Explanation: The - prefix on Temp sorts the column from high to low. Because setorder() works by reference, ex_dt itself is reordered and no copy is created.

setorder() works alongside the rest of data.table's ordering toolkit. Explore these next:

  • setorderv(): the vector-input version of setorder(), for programmatic use.
  • setkey(): sort by reference and also store the columns as a key.
  • setcolorder(): reorder the columns of a data.table, not the rows.
  • frank(): compute fast ranks of values without reordering rows.
  • order(): return sort indices, useful inside the data.table i argument.

See the official setorder reference for the complete argument list.

FAQ

What does setorder() do in data.table in R?

setorder() sorts the rows of a data.table by one or more columns. The sort happens by reference, meaning the existing object is rearranged in place and no copy is created. By default the sort is ascending, and the function returns the table invisibly so you can chain a query after it.

How do I sort a data.table in descending order?

Prefix the column name with a minus sign: setorder(dt, -mpg) sorts mpg from high to low. For setorderv(), pass order = -1 instead, as in setorderv(dt, "mpg", -1). You can mix directions across columns, for example setorder(dt, cyl, -mpg) sorts cyl ascending and mpg descending.

What is the difference between setorder() and setkey()?

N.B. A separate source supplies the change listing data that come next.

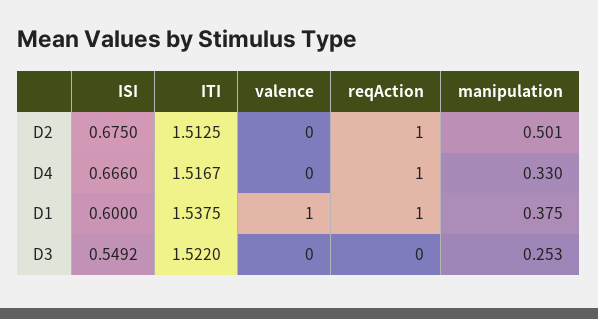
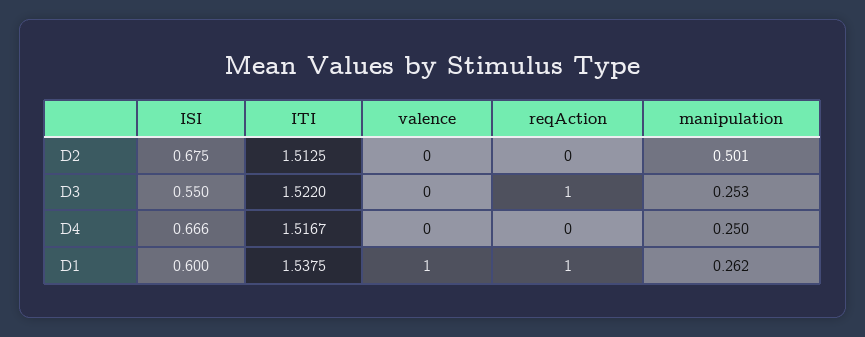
  {
    "ISI": {
      "D2": 0.675,
      "D4": 0.666,
      "D1": 0.6,
-     "D3": 0.5492
+     "D3": 0.55
    },
    "ITI": {
      "D2": 1.5125,
      "D4": 1.5167,
      "D1": 1.5375,
      "D3": 1.522
    },
    "valence": {
      "D2": 0,
      "D4": 0,
      "D1": 1,
      "D3": 0
    },
    "reqAction": {
-     "D2": 1,
+     "D2": 0,
-     "D4": 1,
+     "D4": 0,
      "D1": 1,
-     "D3": 0
+     "D3": 1
    },
    "manipulation": {
      "D2": 0.501,
-     "D4": 0.33,
+     "D4": 0.25,
-     "D1": 0.375,
+     "D1": 0.262,
      "D3": 0.253
    }
  }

Both sort a data.table by reference, but setkey() also records the columns as the table's key and only sorts ascending. setorder() stores nothing and can sort in either direction. Use setkey() when you will subset or join on those columns repeatedly; use setorder() for a one-time sort.

Does setorder() create a copy of the data.table?

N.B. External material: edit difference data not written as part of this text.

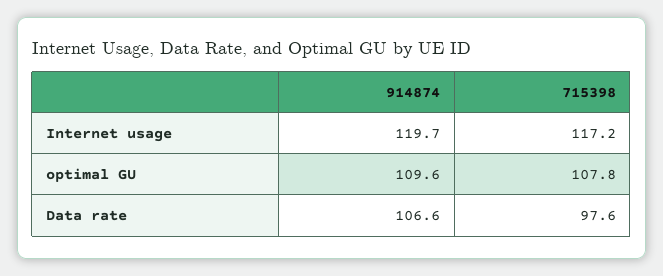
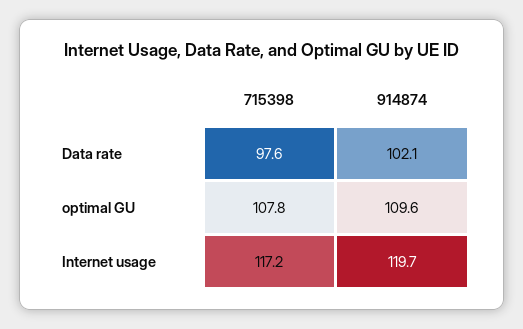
  {
    "914874": {
      "Internet usage": 119.7,
      "optimal GU": 109.6,
-     "Data rate": 106.6
+     "Data rate": 102.1
    },
    "715398": {
      "Internet usage": 117.2,
      "optimal GU": 107.8,
      "Data rate": 97.6
    }
  }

No. setorder() reorders the rows of the existing object in place, which is what "by reference" means. If another variable points to the same table, it is sorted too. Use copy() first when you need to keep the original row order.

How do I sort by a column name stored in a variable?

Use setorderv(), which accepts a character vector of column names. For example, cols <- c("cyl", "mpg"); setorderv(dt, cols) sorts by both columns. Pass an order vector such as c(1, -1) to set the direction of each column independently.